When contacted for comment, Takawira refused to give details, stating that it was an ‘internal matter’.

“I do not know why an internal issue would have come to the Independent. This is an internal issue that goes through the normal structures, and the processes are going on. It is not necessary at the moment. But I think you heard me; these are internal processes, and it is not necessary for it to have gone out ,” he said.

The workers said prices of basic commodities on the market have since started skyrocketing, with some having “trebled” against wages that have not been increased for more than 18 months.

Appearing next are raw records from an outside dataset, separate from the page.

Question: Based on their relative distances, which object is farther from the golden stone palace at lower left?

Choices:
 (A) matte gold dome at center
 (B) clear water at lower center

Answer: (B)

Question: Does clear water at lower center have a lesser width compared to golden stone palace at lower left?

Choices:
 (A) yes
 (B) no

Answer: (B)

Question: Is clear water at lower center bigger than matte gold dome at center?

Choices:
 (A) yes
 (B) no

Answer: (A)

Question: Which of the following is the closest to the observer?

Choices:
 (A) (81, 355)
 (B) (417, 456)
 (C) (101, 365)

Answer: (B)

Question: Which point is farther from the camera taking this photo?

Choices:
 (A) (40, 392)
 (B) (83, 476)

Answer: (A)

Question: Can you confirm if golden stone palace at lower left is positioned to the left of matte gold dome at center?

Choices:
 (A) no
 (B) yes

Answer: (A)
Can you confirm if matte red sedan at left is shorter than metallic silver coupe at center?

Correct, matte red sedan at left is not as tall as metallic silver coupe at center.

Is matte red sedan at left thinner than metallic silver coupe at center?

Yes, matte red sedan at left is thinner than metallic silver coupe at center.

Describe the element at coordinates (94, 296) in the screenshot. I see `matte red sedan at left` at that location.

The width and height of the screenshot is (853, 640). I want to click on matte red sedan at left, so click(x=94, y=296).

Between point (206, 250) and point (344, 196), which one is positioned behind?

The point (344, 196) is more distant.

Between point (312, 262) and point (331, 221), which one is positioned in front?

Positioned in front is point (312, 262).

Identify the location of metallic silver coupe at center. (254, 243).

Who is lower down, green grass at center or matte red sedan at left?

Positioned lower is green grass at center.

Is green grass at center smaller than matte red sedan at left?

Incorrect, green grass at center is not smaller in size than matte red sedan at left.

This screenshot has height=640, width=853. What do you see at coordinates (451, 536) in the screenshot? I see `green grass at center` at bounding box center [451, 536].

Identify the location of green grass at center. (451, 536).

“The effects have been unbearable on the employees. This again has a negative bearing on the workers, leaving them exposed to the harsh economic conditions prevailing,” they said.

The workers also demanded that their employer revokes the exemption conditions granted in January 2024 and implement the new Nec wage increases beginning August 1, 2024, since the exemption period lapsed on July 30, 2024.

Printflow’s woes are further compounded by the loss of a key contract with the Zimbabwe Electoral Commission (Zec) for the printing of ballot papers, which was awarded to Fidelity Printers and Refiners in 2023.

As Zimbabwe’s economy grapples with persistent inflation and stagnant wages, Printflow’s operational difficulties threaten to escalate with the impending industrial action.

The strike could disrupt critical printing services, further straining the company's ability to fulfil essential contracts. The situation remains tense as workers await a response from management, with the potential for significant disruptions looming.